学生が情報シンポで若手優秀発表賞を受賞しました
12月1日、2日に行われました第45回情報・システム・利用・技術シンポジウム(情報シンポ)にて、加戸研究室学生(M2の鳥羽くん)による報告 「深層学習と最適化を組み合わせた木漏れ日を感じるデザインの生成」 が若手優秀発表賞を受賞しました。記念?に簡単にこの研究について紹介したいと思います。
この研究は2021年度に行った建築作品の三次元モデルから作成した3D isovist(点群)をpointnetで処理する研究のなかで得た 深層学習を用いると「フィッシャー邸っぽい」といった定性的な評価を行えるのでは? という着想からスタートしています。進化的アルゴリズムでは日射取得や応力など定量的な軸が用いられますが、この評価軸に深層学習(のネットワーク)が「木漏れ日っぽい」と感じるかを加えてみよう、という報告です。
次図が最適化アルゴリズムの概要です。形状最適化環境と深層学習環境の二つから成ります。形状最適化環境はRhinoceros・Grasshopper(+Galapagos)を用いた進化的アルゴリズムを行うもの、深層学習環境は木漏れ日を学習したモデルを用意したものです。形状最適化環境にて最適化を行うイテレーションのなかで、TCP経由で深層学習環境に画像を送信しスコア(損失)を受信するコンポーネント(図中のTCP)を用い学習済みのモデルができるだけ「木漏れ日っぽい」と感じるように最適化を行います。

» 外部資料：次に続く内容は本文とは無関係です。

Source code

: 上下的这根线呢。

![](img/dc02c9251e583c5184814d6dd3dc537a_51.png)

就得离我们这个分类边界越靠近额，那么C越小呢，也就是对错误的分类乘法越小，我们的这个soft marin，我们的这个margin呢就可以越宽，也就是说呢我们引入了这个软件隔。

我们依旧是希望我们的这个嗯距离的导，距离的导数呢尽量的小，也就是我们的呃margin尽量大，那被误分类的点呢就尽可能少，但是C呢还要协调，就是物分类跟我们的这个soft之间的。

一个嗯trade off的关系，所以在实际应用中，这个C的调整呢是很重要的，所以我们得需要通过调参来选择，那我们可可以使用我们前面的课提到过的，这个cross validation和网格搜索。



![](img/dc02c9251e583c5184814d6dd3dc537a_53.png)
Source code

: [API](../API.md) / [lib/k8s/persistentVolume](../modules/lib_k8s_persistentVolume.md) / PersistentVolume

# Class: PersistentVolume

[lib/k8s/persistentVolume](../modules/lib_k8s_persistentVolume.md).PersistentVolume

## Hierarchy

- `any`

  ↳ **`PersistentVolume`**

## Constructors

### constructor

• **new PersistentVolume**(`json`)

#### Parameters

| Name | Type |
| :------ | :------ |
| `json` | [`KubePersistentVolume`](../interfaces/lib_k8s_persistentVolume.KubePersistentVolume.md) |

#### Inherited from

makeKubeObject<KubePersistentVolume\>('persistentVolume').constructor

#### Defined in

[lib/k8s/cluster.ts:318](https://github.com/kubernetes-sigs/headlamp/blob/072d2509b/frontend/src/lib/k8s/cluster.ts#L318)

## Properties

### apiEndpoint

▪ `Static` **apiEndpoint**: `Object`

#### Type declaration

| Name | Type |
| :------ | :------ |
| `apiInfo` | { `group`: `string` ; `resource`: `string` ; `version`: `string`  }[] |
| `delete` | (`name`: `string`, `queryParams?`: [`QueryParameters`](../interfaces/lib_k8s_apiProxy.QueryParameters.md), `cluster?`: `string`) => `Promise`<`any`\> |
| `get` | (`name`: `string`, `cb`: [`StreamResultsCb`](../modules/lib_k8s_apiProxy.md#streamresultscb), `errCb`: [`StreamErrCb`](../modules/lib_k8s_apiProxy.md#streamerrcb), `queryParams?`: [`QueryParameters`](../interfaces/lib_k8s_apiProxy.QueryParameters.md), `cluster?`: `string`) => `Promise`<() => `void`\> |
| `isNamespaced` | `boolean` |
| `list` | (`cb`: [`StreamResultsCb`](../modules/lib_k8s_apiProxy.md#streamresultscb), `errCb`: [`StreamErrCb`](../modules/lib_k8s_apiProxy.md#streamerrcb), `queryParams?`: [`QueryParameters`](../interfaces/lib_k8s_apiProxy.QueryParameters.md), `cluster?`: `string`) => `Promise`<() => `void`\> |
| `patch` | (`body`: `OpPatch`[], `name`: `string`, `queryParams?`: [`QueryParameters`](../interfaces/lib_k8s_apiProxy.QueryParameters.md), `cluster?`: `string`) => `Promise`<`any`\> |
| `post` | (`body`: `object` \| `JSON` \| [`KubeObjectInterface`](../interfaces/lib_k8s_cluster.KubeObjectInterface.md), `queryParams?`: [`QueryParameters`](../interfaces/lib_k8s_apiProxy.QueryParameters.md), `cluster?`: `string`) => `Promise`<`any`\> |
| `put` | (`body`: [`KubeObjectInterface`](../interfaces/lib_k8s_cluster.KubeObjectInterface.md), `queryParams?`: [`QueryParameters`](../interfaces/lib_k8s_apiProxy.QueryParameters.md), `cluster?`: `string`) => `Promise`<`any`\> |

深層学習のネットワークは、深度画像を入力にそのクラスを推定する多クラスの分類問題を学習したものです。次図のように自前で用意した木漏れ日の画像とImageNetから抽出した人工物の画像をBoosting Monocular Depth Estimation Modelsを用い深度画像化したものを学習用のデータセットとしました。深度画像を選択した理由としては:
- カラー画像だとべつに緑色になるよう形状最適化したいわけでないのに緑色であることが効きすぎてしまうという予想
- 最適化のイテレーションのなかである程度リアルなレンダリングを行おうとすると時間がかかる
などが挙げられます。これらを適当なサイズにクロップ、正規化してネットワークに入力しています。深層推定の精度や正規化の仕方など色々と乱暴なところはありますが、飽くまで扱うのは「木漏れ日っぽい」の「っぽい」の部分であるため、ここでは目を瞑っています。

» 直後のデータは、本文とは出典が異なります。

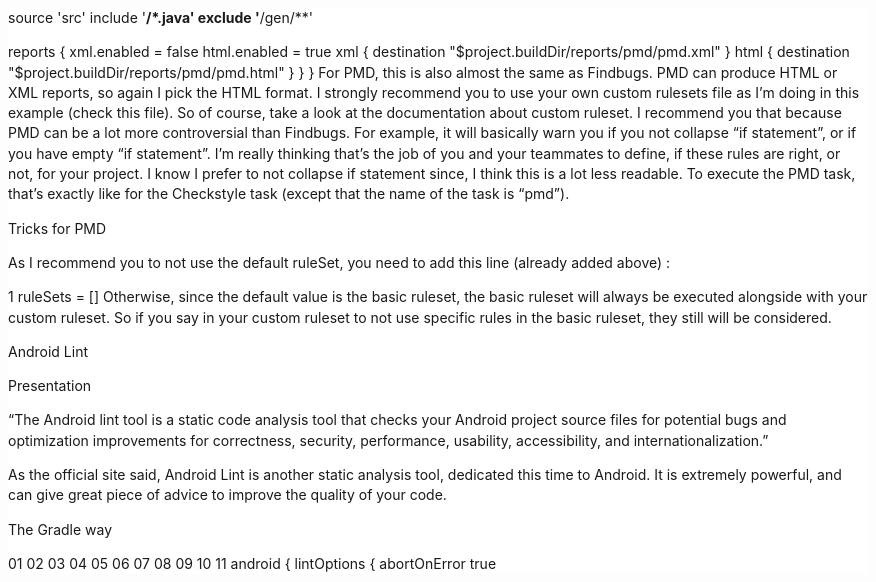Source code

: source 'src'
include '**/*.java'
exclude '**/gen/**'

reports {
xml.enabled = false
html.enabled = true
xml {
destination "$project.buildDir/reports/pmd/pmd.xml"
}
html {
destination "$project.buildDir/reports/pmd/pmd.html"
}
}
}
For PMD, this is also almost the same as Findbugs. PMD can produce HTML or XML reports, so again I pick the HTML format. I strongly recommend you to use your own custom rulesets file as I’m doing in this example (check this file). So of course, take a look at the documentation about custom ruleset. I recommend you that because PMD can be a lot more controversial than Findbugs. For example, it will basically warn you if you not collapse “if statement”, or if you have empty “if statement”. I’m really thinking that’s the job of you and your teammates to define, if these rules are right, or not, for your project. I know I prefer to not collapse if statement since, I think this is a lot less readable. To execute the PMD task, that’s exactly like for the Checkstyle task (except that the name of the task is “pmd”).

Tricks for PMD

As I recommend you to not use the default ruleSet, you need to add this line (already added above) :

1
ruleSets = []
Otherwise, since the default value is the basic ruleset, the basic ruleset will always be executed alongside with your custom ruleset. So if you say in your custom ruleset to not use specific rules in the basic ruleset, they still will be considered.

Android Lint

Presentation

“The Android lint tool is a static code analysis tool that checks your Android project source files for potential bugs and optimization improvements for correctness, security, performance, usability, accessibility, and internationalization.”

As the official site said, Android Lint is another static analysis tool, dedicated this time to Android. It is extremely powerful, and can give great piece of advice to improve the quality of your code.

The Gradle way

01
02
03
04
05
06
07
08
09
10
11
android {
lintOptions {
abortOnError true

ちなみに、この研究では「木漏れ日」をひとまず「枝葉による心地よい光の漏れ」としています。このような光の漏れが期待できる「木漏れ日っぽい」を深層学習のネットワークが適切に学習できているか可視化するために、Attention Branch Networkを組み込んだネットワークを使っています。ちょっと四隅に高い反応(赤色)がでる傾向がありますが、空の抜けよりは葉の茂りを判断根拠とする傾向が確認できます。
最適化そのものは次図のようにGrrasshopper上で行われます。今回は深層学習ネットワークが「木漏れ日っぽい」と感じるかのみを軸とした単目的最適化としていますが、多目的最適化に展開しても良いと思っています。最適化の結果を見ると、Lossが下がる(≒深層学習ネットワークが木漏れ日と推定する)につれ、確かに「木漏れ日っぽい」形状になっていることが確認できます。

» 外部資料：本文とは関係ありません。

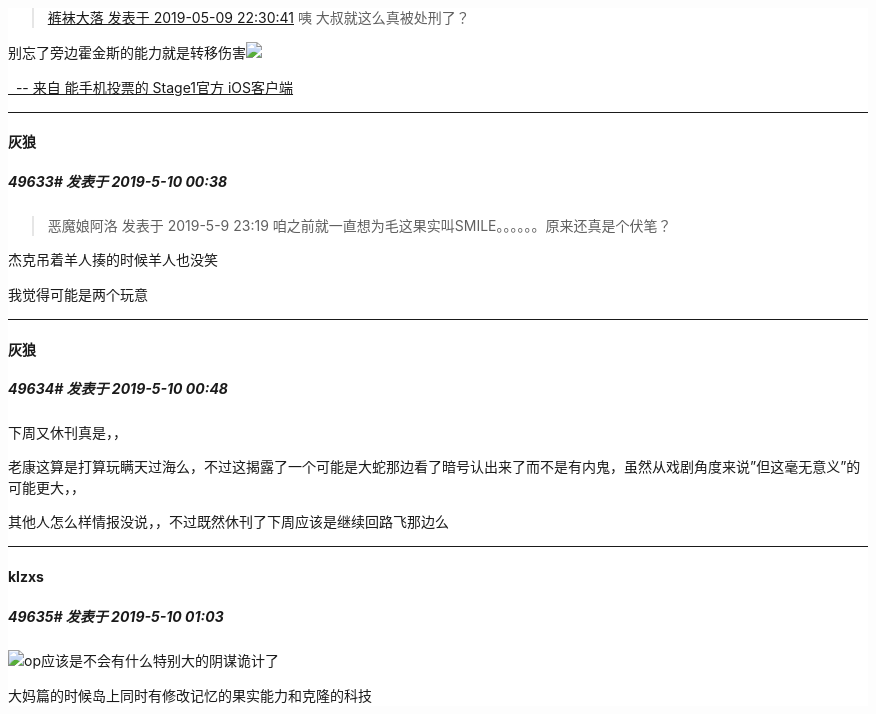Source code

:

<blockquote><a href="httphttps://bbs.saraba1st.com/2b/forum.php?mod=redirect&amp;goto=findpost&amp;pid=43631057&amp;ptid=98922" target="_blank">裤袜大落 发表于 2019-05-09 22:30:41</a>
咦 大叔就这么真被处刑了？</blockquote>别忘了旁边霍金斯的能力就是转移伤害<img src="https://static.saraba1st.com/image/smiley/face2017/046.png" referrerpolicy="no-referrer">

[  -- 来自 能手机投票的 Stage1官方 iOS客户端](https://itunes.apple.com/fi/app/saraba1st/id1221237470?mt=8)







-----

####  灰狼  
##### 49633#       发表于 2019-5-10 00:38



<blockquote>恶魔娘阿洛 发表于 2019-5-9 23:19
咱之前就一直想为毛这果实叫SMILE。。。。。。原来还真是个伏笔？</blockquote>
杰克吊着羊人揍的时候羊人也没笑


我觉得可能是两个玩意







-----

####  灰狼  
##### 49634#       发表于 2019-5-10 00:48




下周又休刊真是，，


老康这算是打算玩瞒天过海么，不过这揭露了一个可能是大蛇那边看了暗号认出来了而不是有内鬼，虽然从戏剧角度来说”但这毫无意义”的可能更大，，


其他人怎么样情报没说，，不过既然休刊了下周应该是继续回路飞那边么







-----

####  klzxs  
##### 49635#       发表于 2019-5-10 01:03



<img src="https://static.saraba1st.com/image/smiley/face2017/106.png" referrerpolicy="no-referrer">op应该是不会有什么特别大的阴谋诡计了

大妈篇的时候岛上同时有修改记忆的果实能力和克隆的科技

以上、簡単にですが、報告「深層学習と最適化を組み合わせた木漏れ日を感じるデザインの生成」について紹介しました。 情報シンポ版ではひとまず速報的な発表となって(しまって)いますが、現在、修論としてもう少し細かな調整や分析を加えているところです。 時間が許せば試作も行う計画ですので、いいモノができればまた紹介させていただければと思います。